Mirza Ubayd madrasah was located in Bukhara, Uzbekistan. The madrasah has not been preserved today. Mirza Ubayd madrasah was built by Mirza Ubayd ibn Mirza Ne'mat in the 18th century under Mirza Ubaidullah, during the Mangit Dynasty that ruled the Bukhara Emirate. Mirza Ubaidullah Guzari was previously called by the names of Babayi al and Char Caravanserai. Research scientist Abdusattor Jumanazarov studied a number of foundation documents related to this madrasah and provided information related to the madrasah. In the original foundation documents, it is written that this madrasah was built by Mirza Ubaid ibn Mirza Ne'mat. This document was formalized in 1780. In the endowment document, Mirza Ubaidullah ibn Mirza Ne'mat endows 40 tanobs of land outside Joybori in Poyrud, in front of Mirjan Keli district.
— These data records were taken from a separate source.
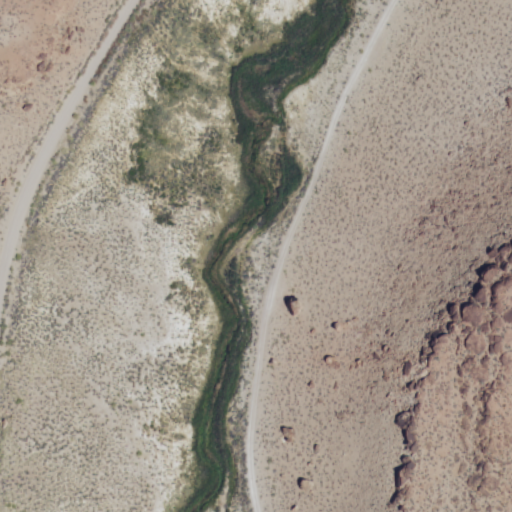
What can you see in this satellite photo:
road: (55, 135)
road: (285, 248)
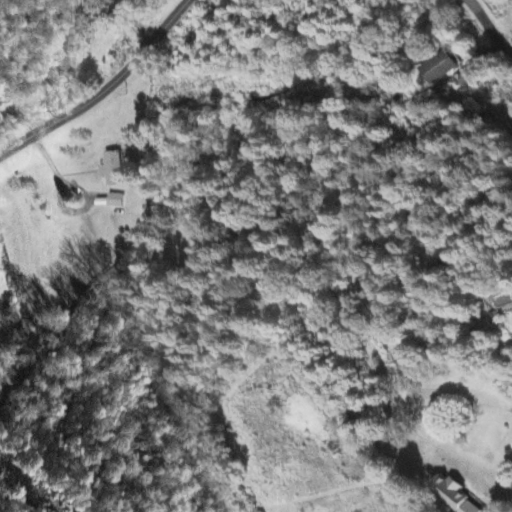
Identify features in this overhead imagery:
road: (474, 6)
road: (493, 33)
building: (437, 70)
road: (103, 90)
building: (111, 170)
building: (114, 202)
building: (451, 496)
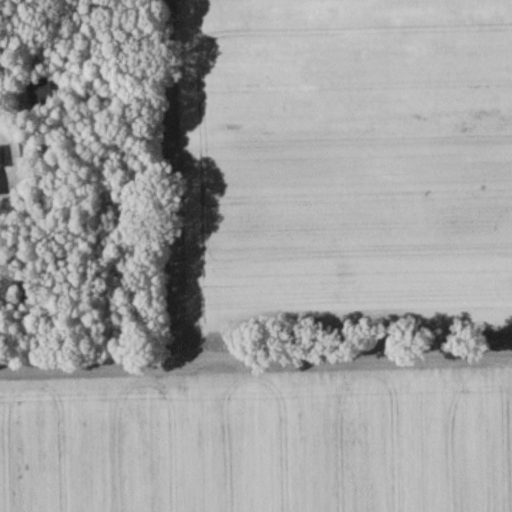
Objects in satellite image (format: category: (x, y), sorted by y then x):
building: (1, 160)
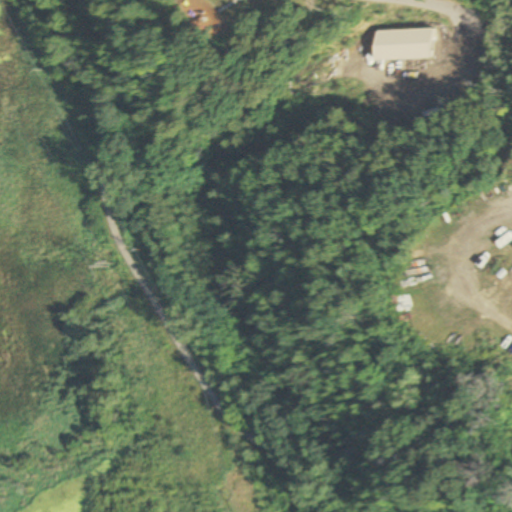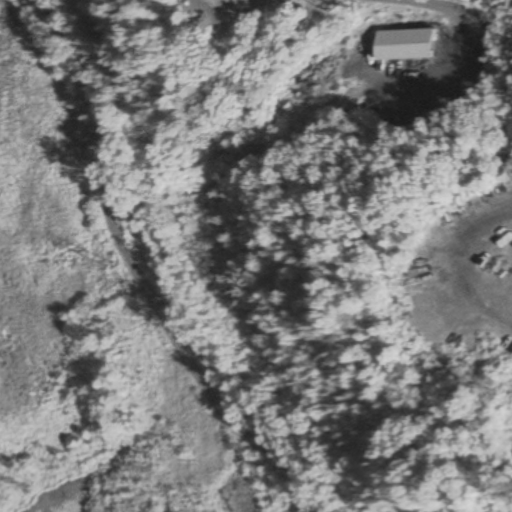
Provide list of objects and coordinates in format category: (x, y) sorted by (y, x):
road: (438, 6)
road: (141, 279)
His son Mirza Faiz was appointed as the head of the madrasah. The year 1780 was formalized in this foundation document. Two other endowment documents related to the madrasah document were found. They also contain information about the mudarris who worked in the madrasah. The document mentions the name of a mudarris named Mullah Lutfillah. In the second document, the names of students named Sayyidhoja Khoqandi and Mirzahoja Badakhshi are mentioned. According to Olga Sukhareva, the grave of Mirza Ubaid is located next to this guzar mosque. Sadri Zia Mirza Ubaid wrote that there were 15 rooms in the madrasah. Mirza Ubaid madrasah consisted of 15 rooms. This madrasah was built in the style of Central Asian architecture. The madrasah is built of brick, wood, stone and ganch.